(Required action)
Please rewrite the listing from its first line through the line containing "This episode is sponsored by MUD/WTR. Go to", changing "sponsored" to "supported" and keeping everything else the same.

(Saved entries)
--------

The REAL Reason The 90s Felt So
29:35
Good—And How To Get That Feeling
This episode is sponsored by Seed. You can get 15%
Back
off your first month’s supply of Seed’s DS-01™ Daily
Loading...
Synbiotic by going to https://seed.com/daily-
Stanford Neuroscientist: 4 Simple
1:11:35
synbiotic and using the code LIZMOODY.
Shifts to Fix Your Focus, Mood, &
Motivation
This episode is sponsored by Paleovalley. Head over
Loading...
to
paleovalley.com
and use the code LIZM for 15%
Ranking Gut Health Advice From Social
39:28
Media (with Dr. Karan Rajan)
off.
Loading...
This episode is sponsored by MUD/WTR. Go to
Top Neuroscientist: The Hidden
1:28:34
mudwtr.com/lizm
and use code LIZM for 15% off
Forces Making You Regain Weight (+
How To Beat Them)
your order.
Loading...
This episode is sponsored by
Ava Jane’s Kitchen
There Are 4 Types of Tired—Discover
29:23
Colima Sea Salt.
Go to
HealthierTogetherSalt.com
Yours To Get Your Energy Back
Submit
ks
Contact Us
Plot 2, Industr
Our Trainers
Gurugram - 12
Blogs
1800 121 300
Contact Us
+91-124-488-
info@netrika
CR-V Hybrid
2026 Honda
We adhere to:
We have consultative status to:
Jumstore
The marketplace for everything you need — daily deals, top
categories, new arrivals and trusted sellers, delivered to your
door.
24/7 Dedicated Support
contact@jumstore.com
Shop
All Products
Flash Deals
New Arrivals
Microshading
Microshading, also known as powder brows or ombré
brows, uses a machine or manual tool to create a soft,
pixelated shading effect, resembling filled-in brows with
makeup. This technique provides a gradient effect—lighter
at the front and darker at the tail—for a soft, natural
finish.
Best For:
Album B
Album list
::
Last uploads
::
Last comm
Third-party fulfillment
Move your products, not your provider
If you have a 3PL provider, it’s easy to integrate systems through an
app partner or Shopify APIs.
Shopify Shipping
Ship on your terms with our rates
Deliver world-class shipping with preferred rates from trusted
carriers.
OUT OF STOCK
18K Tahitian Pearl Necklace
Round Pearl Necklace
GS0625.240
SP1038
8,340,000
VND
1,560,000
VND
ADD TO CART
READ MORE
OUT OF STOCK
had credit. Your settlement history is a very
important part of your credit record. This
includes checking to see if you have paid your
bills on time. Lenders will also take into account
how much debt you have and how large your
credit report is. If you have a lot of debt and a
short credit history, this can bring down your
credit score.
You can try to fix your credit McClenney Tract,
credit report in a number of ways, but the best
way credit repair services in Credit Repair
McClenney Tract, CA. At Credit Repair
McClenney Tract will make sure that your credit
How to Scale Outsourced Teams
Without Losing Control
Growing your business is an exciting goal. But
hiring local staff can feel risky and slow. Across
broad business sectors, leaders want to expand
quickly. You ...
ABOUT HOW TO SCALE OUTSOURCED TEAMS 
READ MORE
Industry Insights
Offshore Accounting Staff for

--------

(Expected output)
The REAL Reason The 90s Felt So
29:35
Good—And How To Get That Feeling
This episode is supported by Seed. You can get 15%
Back
off your first month’s supply of Seed’s DS-01™ Daily
Loading...
Synbiotic by going to https://seed.com/daily-
Stanford Neuroscientist: 4 Simple
1:11:35
synbiotic and using the code LIZMOODY.
Shifts to Fix Your Focus, Mood, &
Motivation
This episode is supported by Paleovalley. Head over
Loading...
to
paleovalley.com
and use the code LIZM for 15%
Ranking Gut Health Advice From Social
39:28
Media (with Dr. Karan Rajan)
off.
Loading...
This episode is supported by MUD/WTR. Go to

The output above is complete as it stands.